**EXCERPTED DATA:**

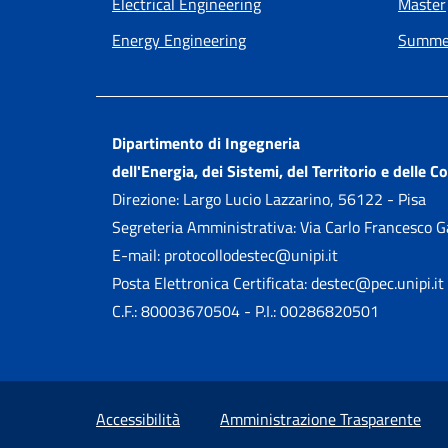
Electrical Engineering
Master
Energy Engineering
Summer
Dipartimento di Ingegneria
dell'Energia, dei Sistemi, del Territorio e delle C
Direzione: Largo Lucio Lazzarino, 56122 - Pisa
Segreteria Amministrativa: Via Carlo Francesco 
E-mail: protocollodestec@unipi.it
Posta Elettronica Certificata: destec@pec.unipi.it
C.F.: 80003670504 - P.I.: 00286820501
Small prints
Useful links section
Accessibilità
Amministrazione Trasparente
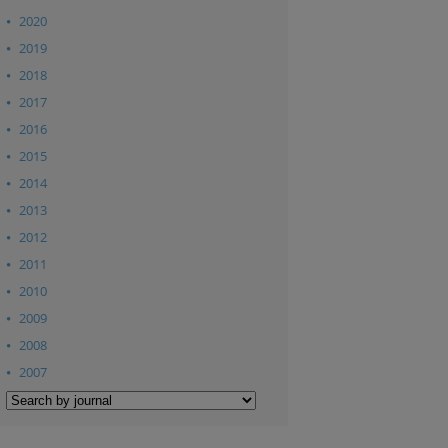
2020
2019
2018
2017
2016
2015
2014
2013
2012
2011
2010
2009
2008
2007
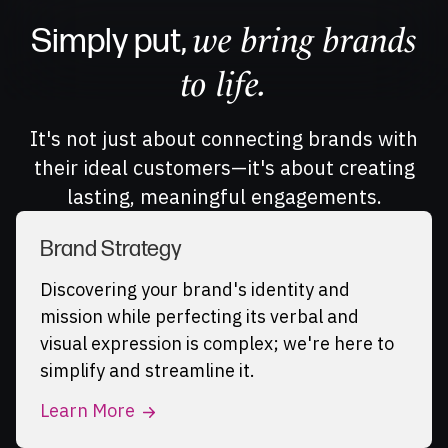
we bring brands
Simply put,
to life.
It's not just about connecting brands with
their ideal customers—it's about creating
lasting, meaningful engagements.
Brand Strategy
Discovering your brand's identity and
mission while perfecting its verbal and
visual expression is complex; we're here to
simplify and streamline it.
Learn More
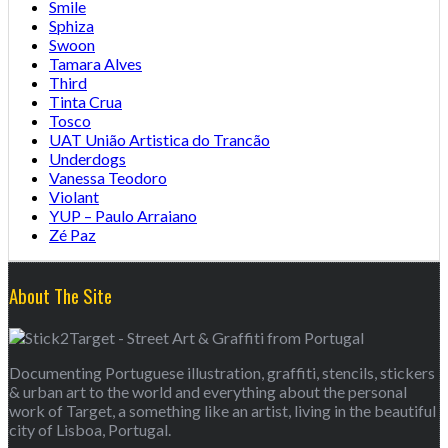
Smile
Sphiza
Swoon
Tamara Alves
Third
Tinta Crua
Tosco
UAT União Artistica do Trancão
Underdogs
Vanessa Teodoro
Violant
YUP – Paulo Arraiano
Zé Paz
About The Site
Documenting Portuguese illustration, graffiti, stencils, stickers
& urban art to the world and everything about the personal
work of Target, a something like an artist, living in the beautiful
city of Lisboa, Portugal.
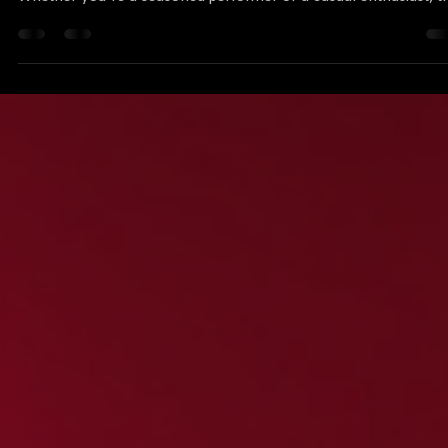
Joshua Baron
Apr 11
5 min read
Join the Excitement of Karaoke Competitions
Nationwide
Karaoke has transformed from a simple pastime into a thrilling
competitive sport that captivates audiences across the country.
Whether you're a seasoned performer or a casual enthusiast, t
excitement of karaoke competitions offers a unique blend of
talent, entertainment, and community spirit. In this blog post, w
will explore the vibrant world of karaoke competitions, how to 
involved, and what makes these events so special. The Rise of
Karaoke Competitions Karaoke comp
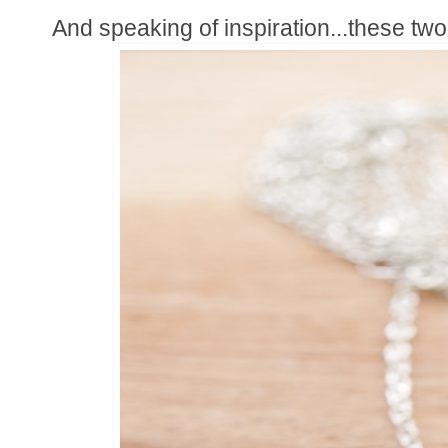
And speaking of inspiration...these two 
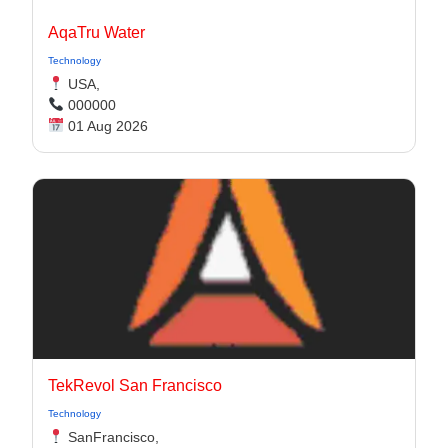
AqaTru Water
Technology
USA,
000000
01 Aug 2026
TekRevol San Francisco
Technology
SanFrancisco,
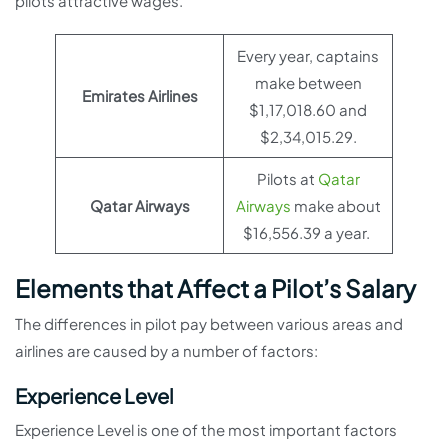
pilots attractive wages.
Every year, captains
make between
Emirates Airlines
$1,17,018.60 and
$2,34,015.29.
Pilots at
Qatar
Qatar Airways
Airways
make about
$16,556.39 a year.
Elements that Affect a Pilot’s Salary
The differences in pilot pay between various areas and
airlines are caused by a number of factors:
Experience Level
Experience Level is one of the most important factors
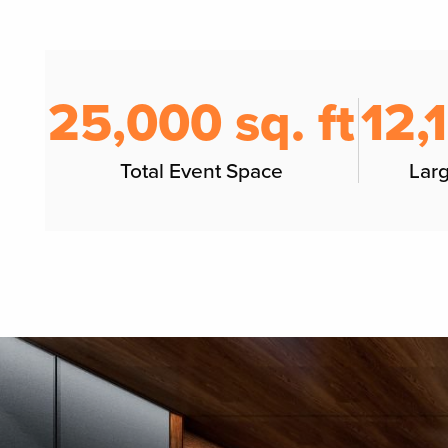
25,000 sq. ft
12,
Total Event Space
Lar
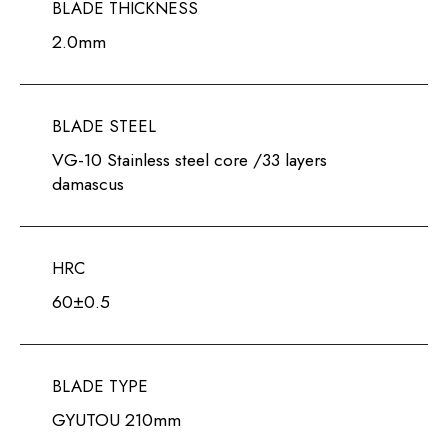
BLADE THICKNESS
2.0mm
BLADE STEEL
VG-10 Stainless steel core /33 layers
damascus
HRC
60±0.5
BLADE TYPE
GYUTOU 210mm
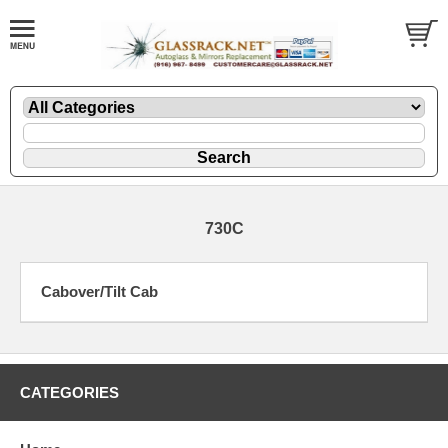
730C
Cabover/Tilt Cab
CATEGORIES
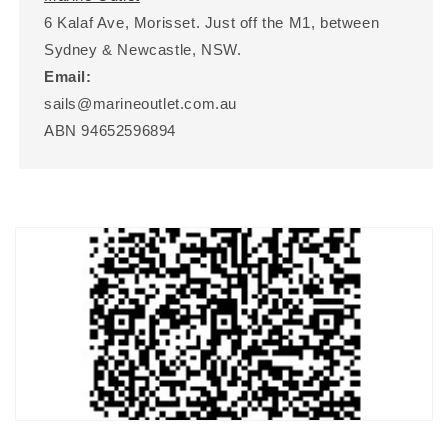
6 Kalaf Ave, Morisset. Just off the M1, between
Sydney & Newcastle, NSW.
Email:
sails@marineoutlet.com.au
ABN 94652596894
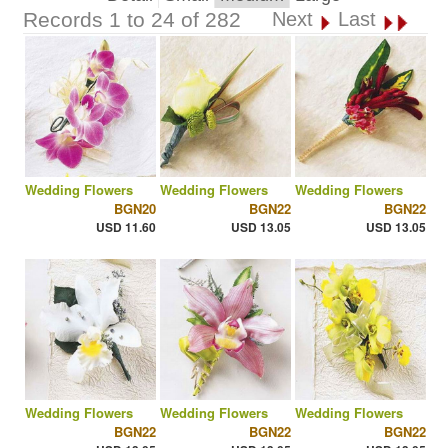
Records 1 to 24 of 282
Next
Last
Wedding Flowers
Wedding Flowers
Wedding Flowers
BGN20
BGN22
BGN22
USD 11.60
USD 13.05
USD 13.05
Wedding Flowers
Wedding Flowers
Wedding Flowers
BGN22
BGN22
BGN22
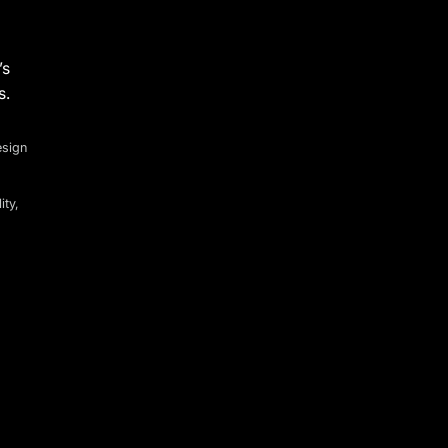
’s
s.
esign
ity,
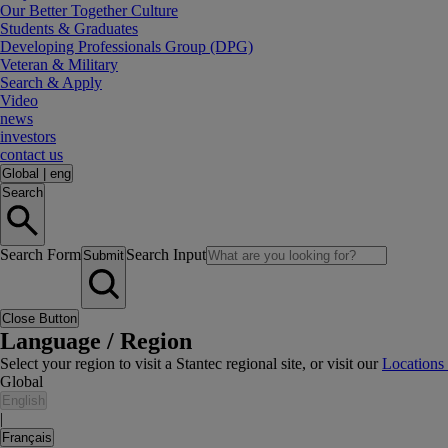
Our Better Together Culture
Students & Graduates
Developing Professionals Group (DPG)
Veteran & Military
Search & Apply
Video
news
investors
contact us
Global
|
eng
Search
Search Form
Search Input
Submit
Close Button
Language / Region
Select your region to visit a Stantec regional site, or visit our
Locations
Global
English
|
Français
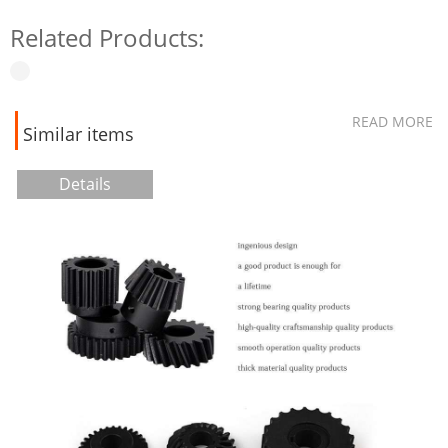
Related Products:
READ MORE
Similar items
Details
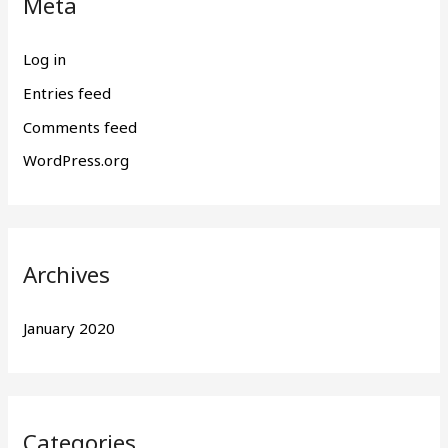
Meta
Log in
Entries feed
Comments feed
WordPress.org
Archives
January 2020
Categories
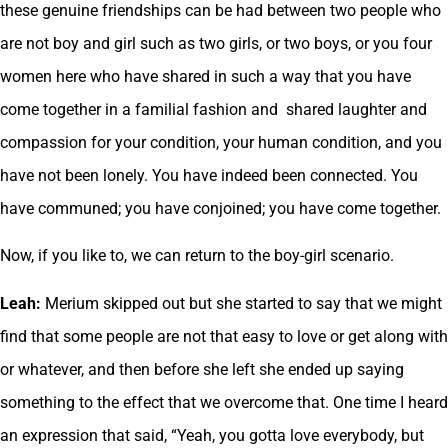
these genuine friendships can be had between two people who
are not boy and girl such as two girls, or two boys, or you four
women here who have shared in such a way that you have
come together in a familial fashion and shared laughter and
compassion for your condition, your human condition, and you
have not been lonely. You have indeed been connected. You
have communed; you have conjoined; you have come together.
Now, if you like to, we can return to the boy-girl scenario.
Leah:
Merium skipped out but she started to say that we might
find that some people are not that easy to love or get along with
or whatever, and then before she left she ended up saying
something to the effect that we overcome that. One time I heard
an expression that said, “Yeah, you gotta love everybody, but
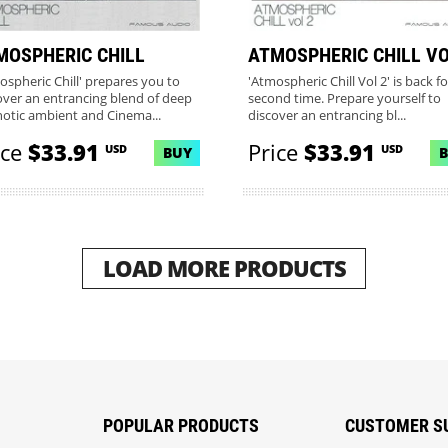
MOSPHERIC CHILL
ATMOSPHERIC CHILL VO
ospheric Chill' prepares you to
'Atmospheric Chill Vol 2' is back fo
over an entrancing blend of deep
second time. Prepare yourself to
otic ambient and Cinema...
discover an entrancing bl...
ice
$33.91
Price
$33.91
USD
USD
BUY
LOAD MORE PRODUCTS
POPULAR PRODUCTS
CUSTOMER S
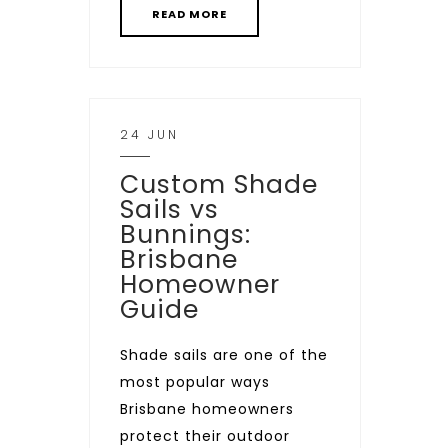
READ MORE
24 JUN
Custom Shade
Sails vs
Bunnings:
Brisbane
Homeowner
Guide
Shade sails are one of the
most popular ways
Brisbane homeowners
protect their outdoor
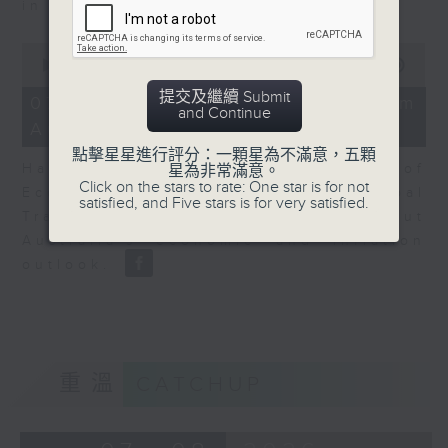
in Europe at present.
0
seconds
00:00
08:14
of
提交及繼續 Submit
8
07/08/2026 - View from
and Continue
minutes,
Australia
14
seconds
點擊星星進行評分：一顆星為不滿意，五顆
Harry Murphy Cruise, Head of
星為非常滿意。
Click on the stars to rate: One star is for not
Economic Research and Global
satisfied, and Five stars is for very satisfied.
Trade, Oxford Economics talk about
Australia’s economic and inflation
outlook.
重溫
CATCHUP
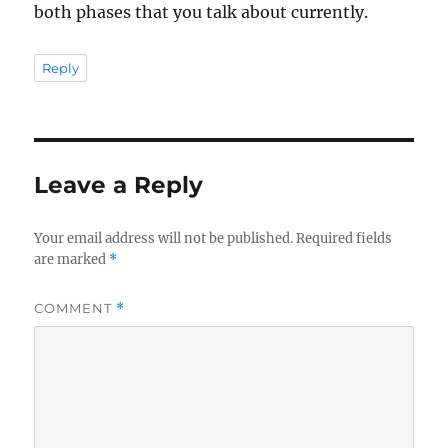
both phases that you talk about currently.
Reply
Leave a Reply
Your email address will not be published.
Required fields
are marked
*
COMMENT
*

**WHAT IS BEING ASKED:** Give back, exactly as written, the lines from the top of the material above to the line containing "excitement of karaoke competitions offers", both included; skip every picture.

**EXERCISE ANSWER:**
Electrical Engineering
Master
Energy Engineering
Summer
Dipartimento di Ingegneria
dell'Energia, dei Sistemi, del Territorio e delle C
Direzione: Largo Lucio Lazzarino, 56122 - Pisa
Segreteria Amministrativa: Via Carlo Francesco 
E-mail: protocollodestec@unipi.it
Posta Elettronica Certificata: destec@pec.unipi.it
C.F.: 80003670504 - P.I.: 00286820501
Small prints
Useful links section
Accessibilità
Amministrazione Trasparente
2020
2019
2018
2017
2016
2015
2014
2013
2012
2011
2010
2009
2008
2007
we bring brands
Simply put,
to life.
It's not just about connecting brands with
their ideal customers—it's about creating
lasting, meaningful engagements.
Brand Strategy
Discovering your brand's identity and
mission while perfecting its verbal and
visual expression is complex; we're here to
simplify and streamline it.
Learn More
Smile
Sphiza
Swoon
Tamara Alves
Third
Tinta Crua
Tosco
UAT União Artistica do Trancão
Underdogs
Vanessa Teodoro
Violant
YUP – Paulo Arraiano
Zé Paz
About The Site
Documenting Portuguese illustration, graffiti, stencils, stickers
& urban art to the world and everything about the personal
work of Target, a something like an artist, living in the beautiful
city of Lisboa, Portugal.
Joshua Baron
Apr 11
5 min read
Join the Excitement of Karaoke Competitions
Nationwide
Karaoke has transformed from a simple pastime into a thrilling
competitive sport that captivates audiences across the country.
Whether you're a seasoned performer or a casual enthusiast, t
excitement of karaoke competitions offers a unique blend of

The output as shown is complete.